To illustrate the above, a given set of binding agent-T-oligonucleotide conjugates may, for example comprise 10 T-oligonucleotides (T-oligonucleotides 1 to 10). FRET-oligonucleotide A may for example reversibly hybridise to these 10 T-oligonucleotides and generate 10 different fluorescent kinetic profiles (profiles 1 to 10). By adding a further set of binding agent-T-oligonucleotide conjugates, e.g. comprising 10 T-oligonucleotides (T-oligonucleotides 11 to 20) and the corresponding FRET-oligonucleotide (FRET-oligonucleotide B), a further 10 different fluorescent kinetic profiles (profiles 11 to 20) can be used. If FRET-oligonucleotide A and FRET-oligonucleotide B emit fluorescence that can be observed in the same channel (e.g. if they contain emitter molecules that have an emission spectrum that is overlapping, or if they contain the same emitter molecule), then all of the 20 different fluorescent kinetic profiles can be observed in a single spectral channel. If FRET-oligonucleotide A and FRET-oligonucleotide B emit fluorescence that requires more than one spectral channel to observe the fluorescent kinetic profiles or if they may be observed in different channels or are optimally observed in different channels (e.g. if they contain emitter molecules that have emission spectrums that are not overlapping, or if they contain emitter molecules that have emission spectrums with different emission maximum values, or different emitter molecules), then more than one spectral channel may be used to observe the fluorescent kinetic profiles.

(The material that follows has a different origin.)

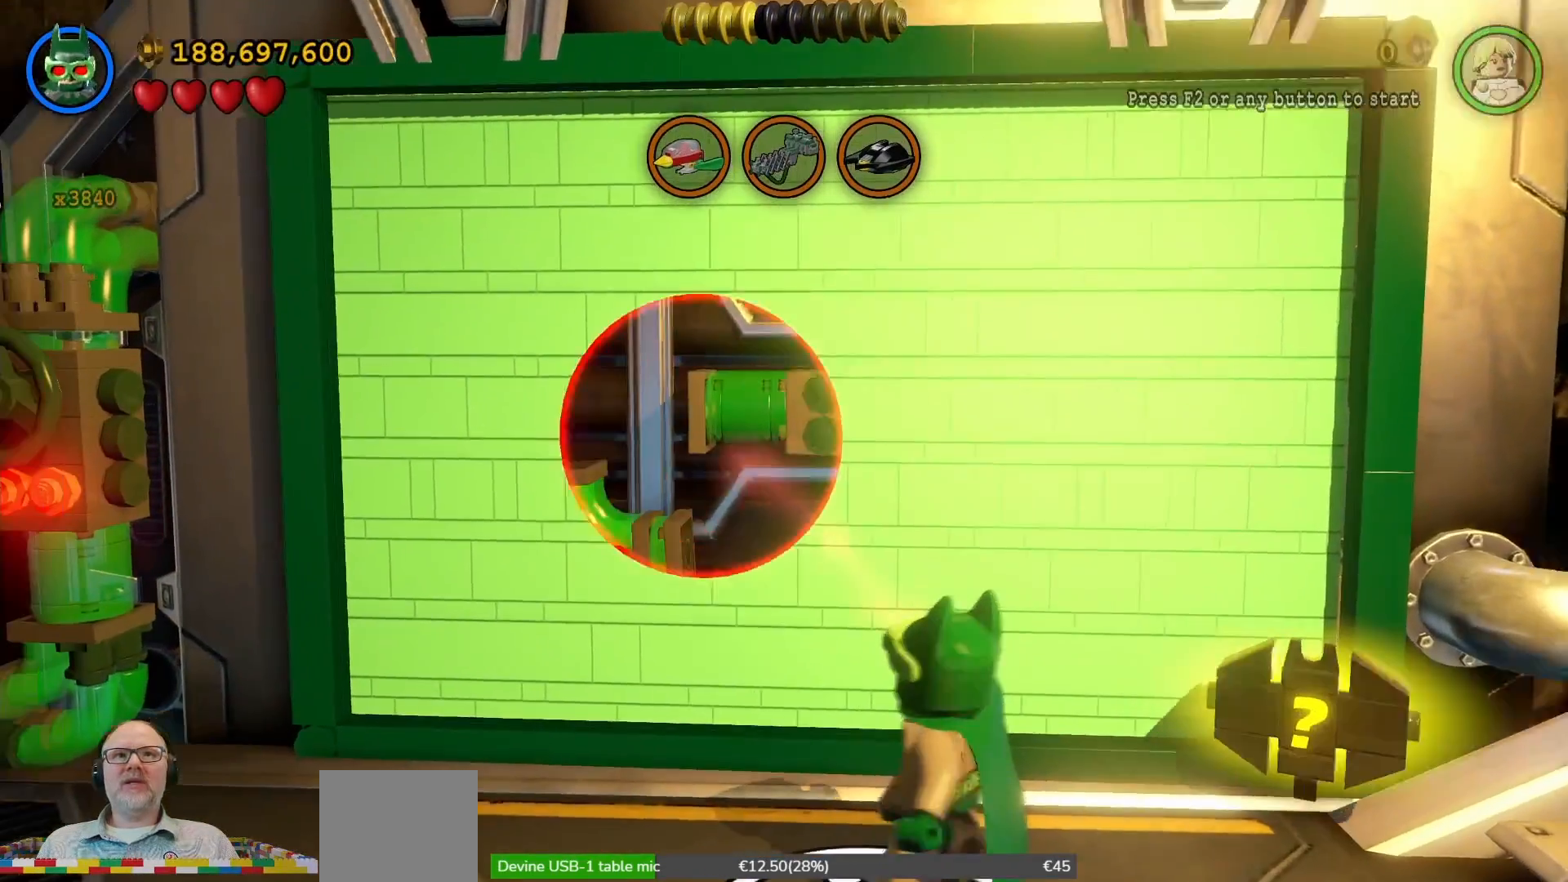
{"buttons": [], "left_stick": "center", "right_stick": "center", "events": [[67, "left_stick", "center"]]}
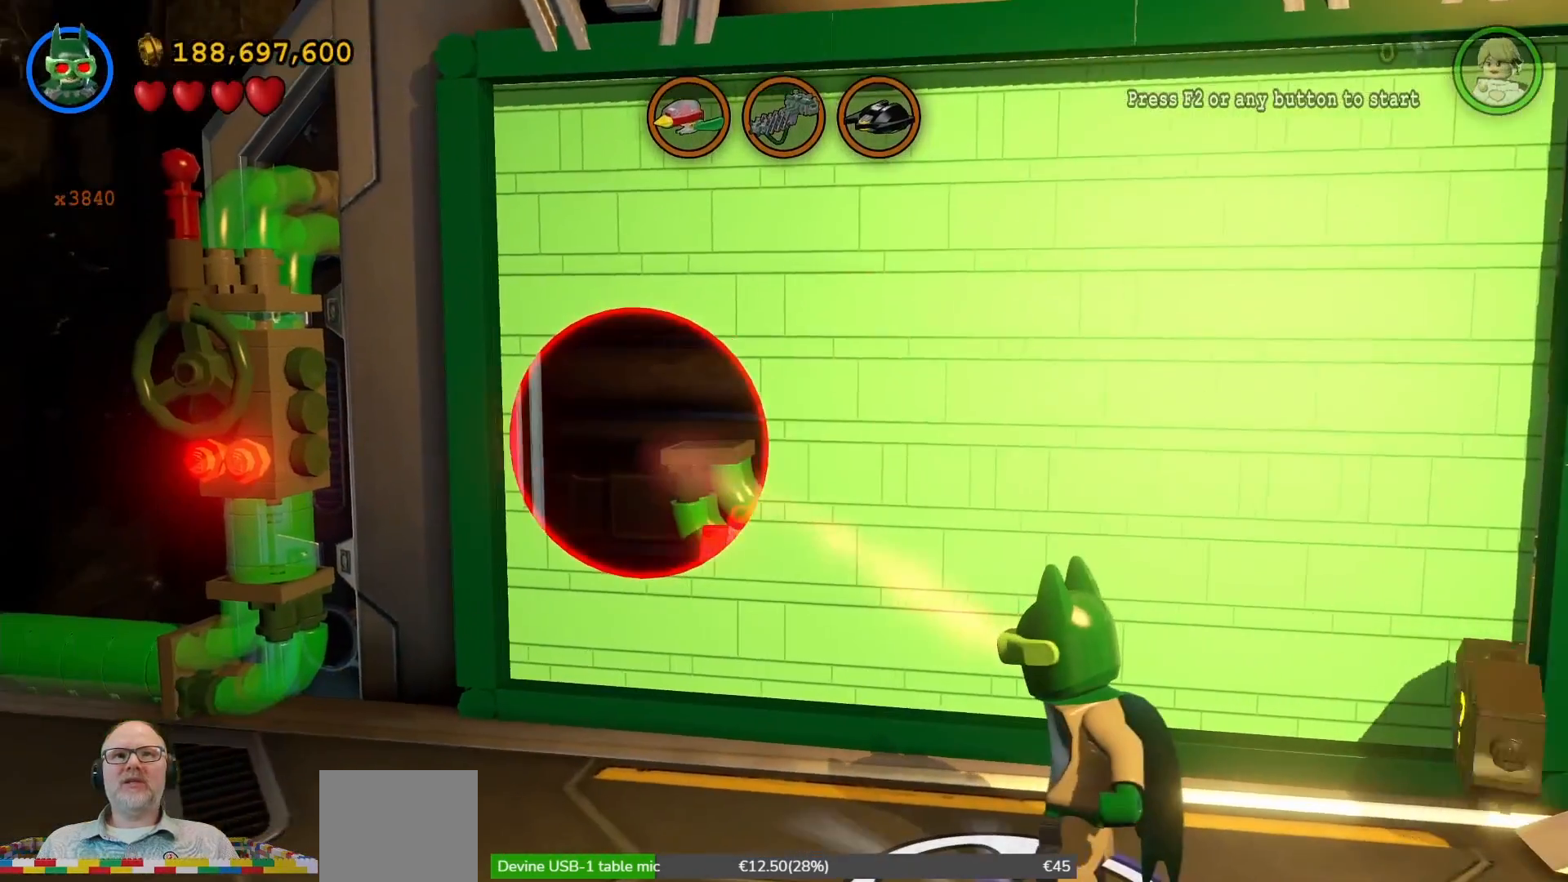
{"buttons": [], "left_stick": "center", "right_stick": "center", "events": [[167, "left_stick", "down-right"], [333, "left_stick", "center"]]}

Where more than one FRET-oligonucleotide and corresponding T-oligonucleotides are used, this is referred to herein as using a group of sets of T-oligonucleotides. Even when a group of sets of T-oligonucleotides is used, the sequence of each T-oligonucleotide that is present is unique to the binding agent to which it is conjugated. Further, the dissociation and reassociation between each different pair generates a fluorescent kinetic profile that is (i) unique within that set to that pair, and (ii) unique within the group of sets to that pair. Furthermore, in some embodiments, each T-oligonucleotide hybridises only to its corresponding FRET-oligonucleotide and does not hybridise to a FRET oligonucleotide(s) of any other set in the group of sets. Cross hybridisation should be avoided, so that the correlation between the fluorescent kinetic profile, the T-oligonucleotide and the binding agent is preserved.

A further level of multiplexing can be achieved by increasing the number of different channels in which the fluorescent kinetic signal is observed, e.g. using FRET-oligonucleotides with fluorophores having different emission spectra, to generate fluorescent kinetic profiles as fluorescence emissions that can be detected in different channels. In such cases, each fluorescent kinetic profile that is generated can be different, but using multiple channels means that a particular fluorescent kinetic profile can be duplicated between the groups of sets. In other words, two or more pairs that generate very similar or even identical fluorescent kinetic profiles can be used, if those two or more pairs that generate the similar or even identical fluorescent kinetic profiles generate fluorescent kinetic profiles as fluorescence emissions that are observed in different channels.